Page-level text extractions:
○ ○ ○ ○ ○ ○ ○
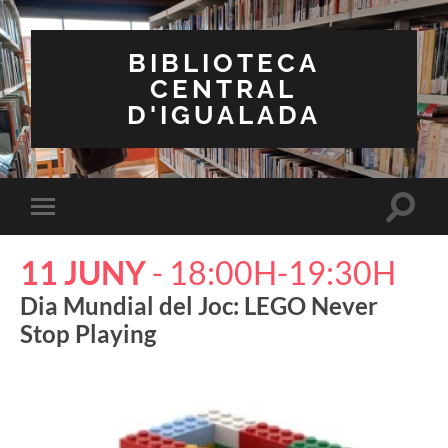
BIBLIOTECA
CENTRAL
D'IGUALADA
Toggle
Toggle
search
mobile
field
menu
11 JUNY
- 18:00H-19:30H
Dia Mundial del Joc: LEGO Never
Stop Playing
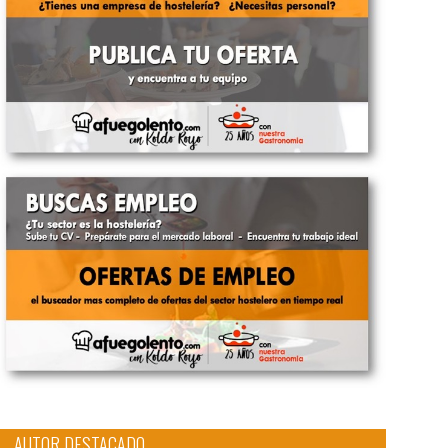
AUTOR DESTACADO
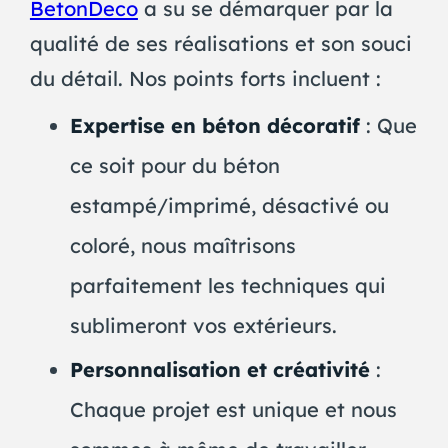
BetonDeco
a su se démarquer par la
qualité de ses réalisations et son souci
du détail. Nos points forts incluent :
Expertise en béton décoratif
: Que
ce soit pour du béton
estampé/imprimé, désactivé ou
coloré, nous maîtrisons
parfaitement les techniques qui
sublimeront vos extérieurs.
Personnalisation et créativité
:
Chaque projet est unique et nous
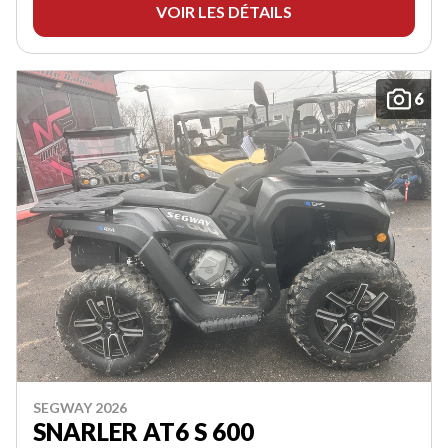
VOIR LES DÉTAILS
6
SEGWAY 2026
SNARLER AT6 S 600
○ ○ ○ ○ ○ ○ ○
* _What you will do_
Pull out each line of the entries that contains "nous".

* _Exercise response_
coloré, nous maîtrisons
Chaque projet est unique et nous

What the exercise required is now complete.